Friday, October 27, 2006

THE PROJECT FOR A NEW AMERICAN SANDWICH SPREAD

Overwhelming feedback from my last post regarding the current president's nostalgic pangs for Peanutty Koogle. Sarah at the NuTang Institute, which evidently promotes the resurgence of the Apollo Space Program's stalwart vitamin C delivery system, writes:

Chocolate and peanut in a spread?!
I can see why he likes it!

Oh it was a tasty treat alright. Designed during the glory years of "The Project for a New American Sandwich Spread", or "P-NASS", a corporate think tank weary of a robust, politically aware post-war citizenry ingesting fresh and nutritious foodstuffs. There were many other petroleum byproducts engineered into lovable snack digestible, although only one survives in it's original molecular build.
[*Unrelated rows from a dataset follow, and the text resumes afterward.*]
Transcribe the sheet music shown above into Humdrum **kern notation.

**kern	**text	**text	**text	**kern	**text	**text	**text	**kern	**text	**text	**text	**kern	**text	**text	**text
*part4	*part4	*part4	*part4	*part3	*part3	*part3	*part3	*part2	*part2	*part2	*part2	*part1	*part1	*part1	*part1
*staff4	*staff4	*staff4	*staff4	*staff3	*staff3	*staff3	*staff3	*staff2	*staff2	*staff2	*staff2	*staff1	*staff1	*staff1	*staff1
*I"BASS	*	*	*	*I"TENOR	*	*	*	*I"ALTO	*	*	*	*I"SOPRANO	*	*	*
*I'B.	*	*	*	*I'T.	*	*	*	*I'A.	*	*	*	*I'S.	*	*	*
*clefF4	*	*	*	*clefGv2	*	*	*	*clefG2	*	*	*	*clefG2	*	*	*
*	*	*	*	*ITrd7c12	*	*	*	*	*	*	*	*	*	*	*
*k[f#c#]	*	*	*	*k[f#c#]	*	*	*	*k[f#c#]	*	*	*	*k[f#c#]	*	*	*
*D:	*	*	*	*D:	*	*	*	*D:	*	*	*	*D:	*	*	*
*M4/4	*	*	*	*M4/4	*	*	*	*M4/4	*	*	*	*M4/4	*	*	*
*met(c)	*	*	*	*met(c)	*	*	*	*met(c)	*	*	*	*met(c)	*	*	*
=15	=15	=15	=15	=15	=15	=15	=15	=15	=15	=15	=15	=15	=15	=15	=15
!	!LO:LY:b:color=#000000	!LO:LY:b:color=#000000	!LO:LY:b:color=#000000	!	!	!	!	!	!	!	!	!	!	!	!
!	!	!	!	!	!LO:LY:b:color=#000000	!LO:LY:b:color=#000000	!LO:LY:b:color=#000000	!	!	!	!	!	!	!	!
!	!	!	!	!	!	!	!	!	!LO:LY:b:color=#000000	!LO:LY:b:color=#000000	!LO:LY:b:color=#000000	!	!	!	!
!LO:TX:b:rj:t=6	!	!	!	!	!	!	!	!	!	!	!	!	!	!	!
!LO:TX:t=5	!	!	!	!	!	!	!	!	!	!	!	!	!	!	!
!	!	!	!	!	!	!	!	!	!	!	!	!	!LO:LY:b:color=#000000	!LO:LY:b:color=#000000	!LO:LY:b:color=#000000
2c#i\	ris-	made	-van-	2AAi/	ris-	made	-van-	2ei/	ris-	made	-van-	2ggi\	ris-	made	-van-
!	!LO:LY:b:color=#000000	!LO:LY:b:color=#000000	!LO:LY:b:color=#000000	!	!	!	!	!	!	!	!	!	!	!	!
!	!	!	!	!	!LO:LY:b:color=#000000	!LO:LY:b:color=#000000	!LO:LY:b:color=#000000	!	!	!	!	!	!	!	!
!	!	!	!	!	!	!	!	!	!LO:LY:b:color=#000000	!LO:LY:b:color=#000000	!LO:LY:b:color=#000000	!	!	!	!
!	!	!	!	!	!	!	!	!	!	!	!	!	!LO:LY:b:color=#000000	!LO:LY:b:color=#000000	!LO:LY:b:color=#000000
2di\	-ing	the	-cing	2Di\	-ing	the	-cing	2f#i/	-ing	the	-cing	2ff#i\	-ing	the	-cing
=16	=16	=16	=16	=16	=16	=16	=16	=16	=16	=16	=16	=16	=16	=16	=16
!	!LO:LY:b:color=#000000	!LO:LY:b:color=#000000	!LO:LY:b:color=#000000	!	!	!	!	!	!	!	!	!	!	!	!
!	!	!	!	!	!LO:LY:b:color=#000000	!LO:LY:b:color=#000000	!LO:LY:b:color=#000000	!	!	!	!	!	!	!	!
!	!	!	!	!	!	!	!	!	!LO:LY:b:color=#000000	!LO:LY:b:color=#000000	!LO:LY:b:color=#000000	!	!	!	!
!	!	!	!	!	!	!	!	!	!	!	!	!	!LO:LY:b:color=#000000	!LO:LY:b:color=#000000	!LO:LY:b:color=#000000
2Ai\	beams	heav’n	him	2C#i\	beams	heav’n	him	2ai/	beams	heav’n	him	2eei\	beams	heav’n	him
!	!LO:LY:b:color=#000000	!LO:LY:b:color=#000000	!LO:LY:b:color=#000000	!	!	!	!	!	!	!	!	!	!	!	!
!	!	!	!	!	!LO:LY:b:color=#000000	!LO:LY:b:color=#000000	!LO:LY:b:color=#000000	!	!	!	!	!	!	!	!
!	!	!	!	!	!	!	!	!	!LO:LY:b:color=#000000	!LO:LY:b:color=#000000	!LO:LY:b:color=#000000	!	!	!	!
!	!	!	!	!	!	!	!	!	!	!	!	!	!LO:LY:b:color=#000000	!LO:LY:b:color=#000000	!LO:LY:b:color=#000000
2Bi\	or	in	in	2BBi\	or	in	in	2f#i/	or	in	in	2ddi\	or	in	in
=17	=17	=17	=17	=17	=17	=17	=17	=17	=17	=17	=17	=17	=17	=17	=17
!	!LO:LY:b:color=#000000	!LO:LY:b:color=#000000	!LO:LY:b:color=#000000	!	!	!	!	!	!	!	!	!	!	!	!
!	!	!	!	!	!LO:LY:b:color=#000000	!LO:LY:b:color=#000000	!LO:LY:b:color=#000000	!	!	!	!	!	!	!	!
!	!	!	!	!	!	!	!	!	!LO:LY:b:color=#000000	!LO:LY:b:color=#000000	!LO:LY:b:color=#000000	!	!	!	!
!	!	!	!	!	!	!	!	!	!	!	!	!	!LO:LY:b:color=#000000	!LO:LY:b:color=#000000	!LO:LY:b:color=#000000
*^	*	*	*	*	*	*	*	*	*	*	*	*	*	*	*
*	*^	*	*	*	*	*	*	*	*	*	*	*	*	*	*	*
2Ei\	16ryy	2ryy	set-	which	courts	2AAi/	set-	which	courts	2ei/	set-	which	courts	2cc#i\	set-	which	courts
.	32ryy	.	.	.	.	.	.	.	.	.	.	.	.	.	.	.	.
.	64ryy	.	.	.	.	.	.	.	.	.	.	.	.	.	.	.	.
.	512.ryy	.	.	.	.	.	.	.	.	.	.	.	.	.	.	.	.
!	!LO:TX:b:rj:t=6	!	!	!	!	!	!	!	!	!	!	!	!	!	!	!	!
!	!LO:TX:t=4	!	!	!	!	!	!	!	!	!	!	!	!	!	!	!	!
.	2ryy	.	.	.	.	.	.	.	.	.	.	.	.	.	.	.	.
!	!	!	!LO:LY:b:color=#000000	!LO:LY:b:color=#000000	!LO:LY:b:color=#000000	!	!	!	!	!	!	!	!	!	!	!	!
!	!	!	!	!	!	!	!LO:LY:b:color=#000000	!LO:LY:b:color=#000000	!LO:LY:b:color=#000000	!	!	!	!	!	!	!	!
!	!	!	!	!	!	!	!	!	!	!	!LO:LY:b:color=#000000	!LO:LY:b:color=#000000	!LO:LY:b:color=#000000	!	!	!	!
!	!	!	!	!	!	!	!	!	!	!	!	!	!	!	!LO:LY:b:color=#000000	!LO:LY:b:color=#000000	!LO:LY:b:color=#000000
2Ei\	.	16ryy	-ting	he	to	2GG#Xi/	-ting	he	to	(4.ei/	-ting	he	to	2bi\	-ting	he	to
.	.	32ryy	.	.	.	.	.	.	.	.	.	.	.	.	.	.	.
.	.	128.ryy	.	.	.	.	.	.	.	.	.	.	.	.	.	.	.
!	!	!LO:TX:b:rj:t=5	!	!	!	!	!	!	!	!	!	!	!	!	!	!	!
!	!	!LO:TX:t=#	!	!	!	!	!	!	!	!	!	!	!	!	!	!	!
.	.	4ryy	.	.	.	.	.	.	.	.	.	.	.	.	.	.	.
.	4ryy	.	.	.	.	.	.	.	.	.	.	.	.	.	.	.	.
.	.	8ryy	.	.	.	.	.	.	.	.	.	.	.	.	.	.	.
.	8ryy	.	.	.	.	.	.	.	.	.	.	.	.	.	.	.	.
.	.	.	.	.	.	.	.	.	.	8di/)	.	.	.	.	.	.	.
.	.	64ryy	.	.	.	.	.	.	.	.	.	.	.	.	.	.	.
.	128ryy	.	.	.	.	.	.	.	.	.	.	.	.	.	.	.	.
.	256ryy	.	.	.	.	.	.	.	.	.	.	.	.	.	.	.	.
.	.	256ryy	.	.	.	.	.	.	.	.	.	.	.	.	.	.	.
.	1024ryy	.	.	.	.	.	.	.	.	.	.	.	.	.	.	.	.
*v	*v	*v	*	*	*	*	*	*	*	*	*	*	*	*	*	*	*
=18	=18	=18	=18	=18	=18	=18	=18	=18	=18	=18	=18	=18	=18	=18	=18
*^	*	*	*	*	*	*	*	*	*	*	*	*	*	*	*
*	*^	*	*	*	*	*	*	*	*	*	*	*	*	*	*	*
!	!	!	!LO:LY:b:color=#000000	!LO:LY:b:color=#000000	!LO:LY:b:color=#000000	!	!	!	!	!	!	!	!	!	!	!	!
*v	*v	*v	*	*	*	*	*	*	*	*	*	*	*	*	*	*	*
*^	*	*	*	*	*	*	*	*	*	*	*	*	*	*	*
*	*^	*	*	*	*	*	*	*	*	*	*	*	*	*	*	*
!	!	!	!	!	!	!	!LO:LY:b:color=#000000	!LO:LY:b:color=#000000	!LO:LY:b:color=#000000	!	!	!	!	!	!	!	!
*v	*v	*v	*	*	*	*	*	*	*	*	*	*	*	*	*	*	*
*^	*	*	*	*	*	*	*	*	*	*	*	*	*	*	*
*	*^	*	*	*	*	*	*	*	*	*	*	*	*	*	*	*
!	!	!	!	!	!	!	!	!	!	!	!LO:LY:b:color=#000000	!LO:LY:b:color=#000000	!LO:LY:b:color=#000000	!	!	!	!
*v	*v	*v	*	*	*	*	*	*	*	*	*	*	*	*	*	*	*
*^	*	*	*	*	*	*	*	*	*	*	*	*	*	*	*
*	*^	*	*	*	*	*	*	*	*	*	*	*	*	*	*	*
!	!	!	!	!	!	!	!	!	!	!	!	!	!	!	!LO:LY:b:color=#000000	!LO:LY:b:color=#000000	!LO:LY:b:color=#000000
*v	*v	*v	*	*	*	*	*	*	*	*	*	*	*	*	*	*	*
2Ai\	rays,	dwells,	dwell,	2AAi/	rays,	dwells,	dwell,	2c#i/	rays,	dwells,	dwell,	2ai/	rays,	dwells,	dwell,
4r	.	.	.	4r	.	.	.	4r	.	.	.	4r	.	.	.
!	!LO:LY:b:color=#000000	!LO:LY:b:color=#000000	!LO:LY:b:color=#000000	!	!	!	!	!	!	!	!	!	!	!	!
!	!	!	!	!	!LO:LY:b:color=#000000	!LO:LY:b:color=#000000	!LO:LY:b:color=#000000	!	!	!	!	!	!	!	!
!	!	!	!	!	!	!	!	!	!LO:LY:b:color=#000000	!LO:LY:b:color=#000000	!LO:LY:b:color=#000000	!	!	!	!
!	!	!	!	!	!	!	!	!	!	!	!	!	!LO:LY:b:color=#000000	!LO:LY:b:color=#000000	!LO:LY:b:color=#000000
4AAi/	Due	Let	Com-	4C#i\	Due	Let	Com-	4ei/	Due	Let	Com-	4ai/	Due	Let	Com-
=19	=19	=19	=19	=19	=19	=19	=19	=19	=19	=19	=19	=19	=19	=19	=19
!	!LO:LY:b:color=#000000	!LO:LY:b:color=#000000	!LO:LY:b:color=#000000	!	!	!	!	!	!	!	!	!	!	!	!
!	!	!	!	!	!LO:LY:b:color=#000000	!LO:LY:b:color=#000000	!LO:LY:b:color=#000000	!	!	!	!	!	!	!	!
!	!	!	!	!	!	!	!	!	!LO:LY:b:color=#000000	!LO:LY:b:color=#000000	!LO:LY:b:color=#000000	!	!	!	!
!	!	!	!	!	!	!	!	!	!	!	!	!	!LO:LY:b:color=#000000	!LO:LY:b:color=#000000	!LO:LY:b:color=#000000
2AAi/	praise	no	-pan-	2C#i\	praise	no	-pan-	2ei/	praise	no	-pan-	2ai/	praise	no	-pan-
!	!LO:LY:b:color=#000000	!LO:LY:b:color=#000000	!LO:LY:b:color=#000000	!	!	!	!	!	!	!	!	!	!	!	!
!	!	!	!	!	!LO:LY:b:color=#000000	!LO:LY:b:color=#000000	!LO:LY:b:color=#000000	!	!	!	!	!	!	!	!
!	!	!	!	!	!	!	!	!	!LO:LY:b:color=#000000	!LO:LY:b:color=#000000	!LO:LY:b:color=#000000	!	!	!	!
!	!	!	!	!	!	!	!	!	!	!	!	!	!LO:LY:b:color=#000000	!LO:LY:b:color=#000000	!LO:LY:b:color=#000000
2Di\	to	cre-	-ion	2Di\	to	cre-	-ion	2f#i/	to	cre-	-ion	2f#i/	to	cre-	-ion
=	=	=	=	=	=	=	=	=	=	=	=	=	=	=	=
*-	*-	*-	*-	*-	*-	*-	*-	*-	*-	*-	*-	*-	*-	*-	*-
Cheez Whiz, which should be known more for the alarming namesake medical condition it precipitates rather than it's own consumable property, was a marketing phenomenon. It's murky origins have long been the stuff of dark rumour and stand up comedy, and tales of it's reverse-engineered origins following the Roswell incident are constantly denied by both P-NASS and the FDA.

In his autobiography "It's Soylent Yellow, People" Chick Daney, R&D team leader at the Kraft skunkworks facility at LaBrea, California, described the moment Cheez Whiz was green lit as a viable substitute for nutrition:

"All the suits from The Project for a New American Sandwich Spread were breathing down our necks for a final polymer build that they could take to market. My team was pretty sure we had a winner as a heat shield fastener for the proposed shuttle program, but flavor testing was coming back negative. Running out of time, we went next door to where Marlboro was testing it's latest menthol line and grabbed a sample group. It turned out they had negatively impacted salivary glands as well as concave taste buds, and over half the group committed suicide not long after trials. We passed the Whiz around on wax paper squares. Out of the 75 tested, 94% stated without equivocation that, and this was completely un-coached, the Whiz "tasted like P-NASS". Or at least that's how we wrote it up. The suits from the Project creamed themselves over that one, saw it as a sign from Jesus or something, and ran with it."

Cheez Whiz changed a) the way Americans thought about food, and b) the way other people thought about Americans. Koogle essentially followed the same marketing plan but never came close to dethroning the Whiz. Other challengers included the now infamous "Shitzel", the Marshall Plan-ending West German "SchadenFood" (sold as "Die Jest" outside Europe), and the gastrocidal Hungarian curdfest "Wheya Dareya".